The worst thing, to me, because I can be a bit odd about these things, is that this loss is undescribable. Devastated does not cut it. Heartbroken, nowhere near. Even to state that I feel heartshattered and inconsolable does not convey the gravity of how I felt, and the problem with that was it made me doubt myself. I sincerely thought, though have since brought myself to reason, sincerely believed that if I were unable to convey something of that immensity, something which was so inherently a part of me, what that loss meant, to my mother, what good could this novel have been anyway? If I couldn't ensure that she understood my helplessness, my need to change the unchangeable, move the unmoveable, my need to face a different reality than the one which I was presented with (though the only reality I really wanted was the one I had been writing on my laptop) how on earth could I convey a made up idea to a reader? My only conclusion then was that I couldn't. My conclusion now is that I was hysterical, and not in my usual haha sense. Hysteria had overtaken and no one can understand a hysterical person, much less take them seriously when they are professing that they shall never write again. Granted, had anyone told me I was hysterical and it would all be better in the morning, I would have been highly likely to throw something heavier than one of my shoes at them.

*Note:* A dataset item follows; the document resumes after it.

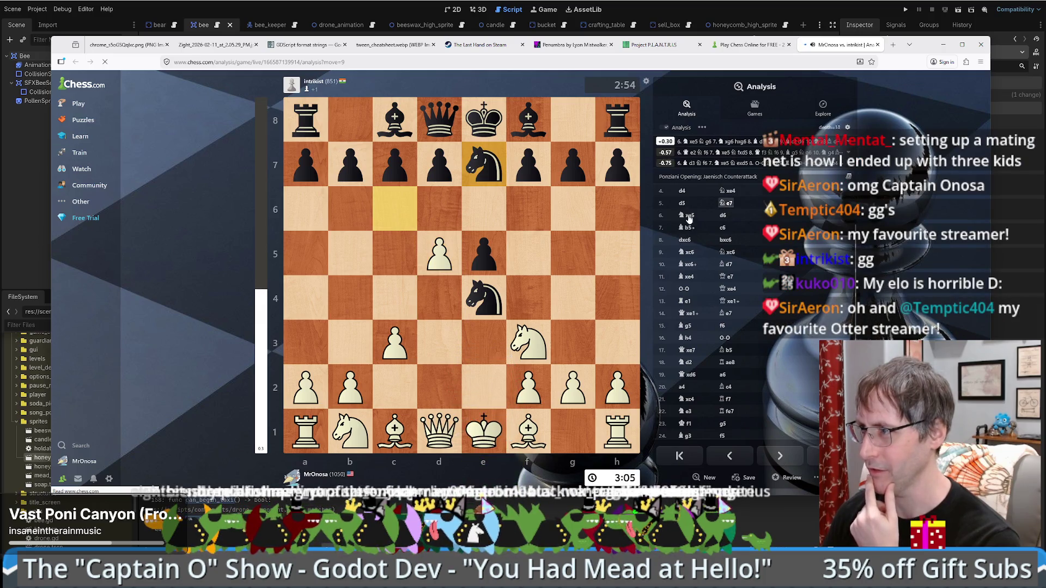
left_click(689, 216)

I probably still couldn't put that loss into words. I'm trying, but this is more like, these are the events, rather than a this is how it felt. I am mourning the loss. No one died, but it felt like someone did. It still does. I don't trust my laptop right at this moment - mature, I know. I wake up and am excited that it's still NaNo and I won already, and then I remember, my novel is gone. I had a few moments, no, hours, of not really even feeling like a writer anymore. I have picked up the pen to go back to it, but I'm writing around it. Part of me cannot bring myself to jump back in and re-write the parts I had already done. This wasn't some half baked first draft - one of these ideas has been forming for the past year, and the other. The other is what I would imagine a somwehat life long stutter feels like. It is that sentence I have always wanted to say, but it doesn't come out right; it has never quite fit. This was the first time that I didn't think the character was periodically being a petulant child. This was the first time I didn't think her partner was an arsehole of epic proportions that she should ditch almost immediately and find someone who, if not intelligent, at least looking a bit Godly so she can just admire them even if they never say anything remotely worth listening to. I was excited to start editing. I was excited about this entire project and I have to admit that for the past almost a week, lukewarm would have been a gross over estimation of my feeling towards it. But as Freddie said, the show must go on.

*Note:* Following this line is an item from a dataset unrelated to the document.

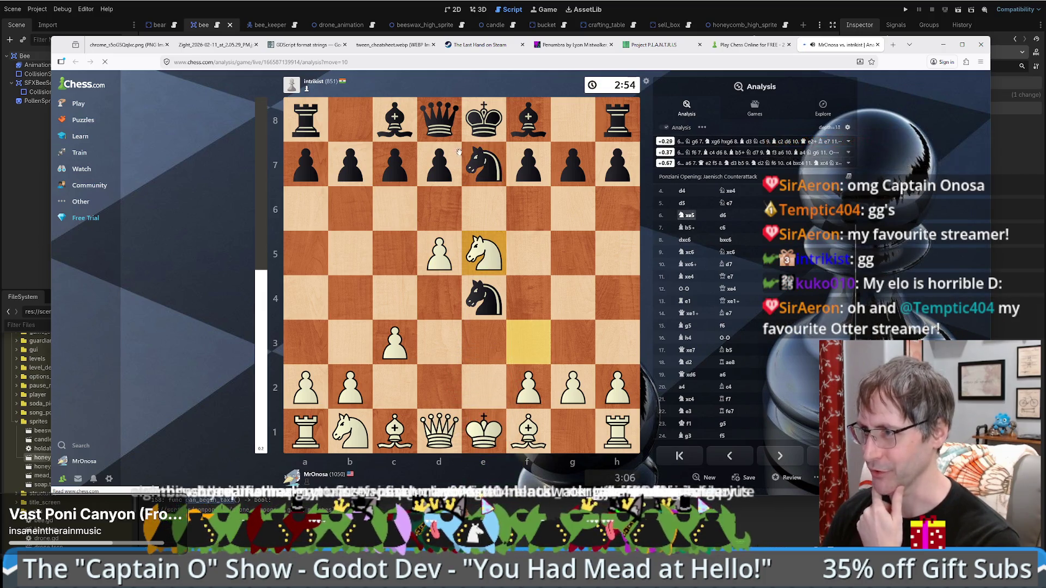
left_click(720, 215)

Nothing can change that I won this year. Nothinng can change that I did it in 9 days. Nothing can change the fact that I knocked out a 20k day and it barely even hurt. The novel is gone, but it will not be forgotten, only revised. It's not okay, but I will be.
It still greatly winds me up though that one of the novels in this project is called All is Not Lost, but actually, most of it is.
And on that note, I will catch you later.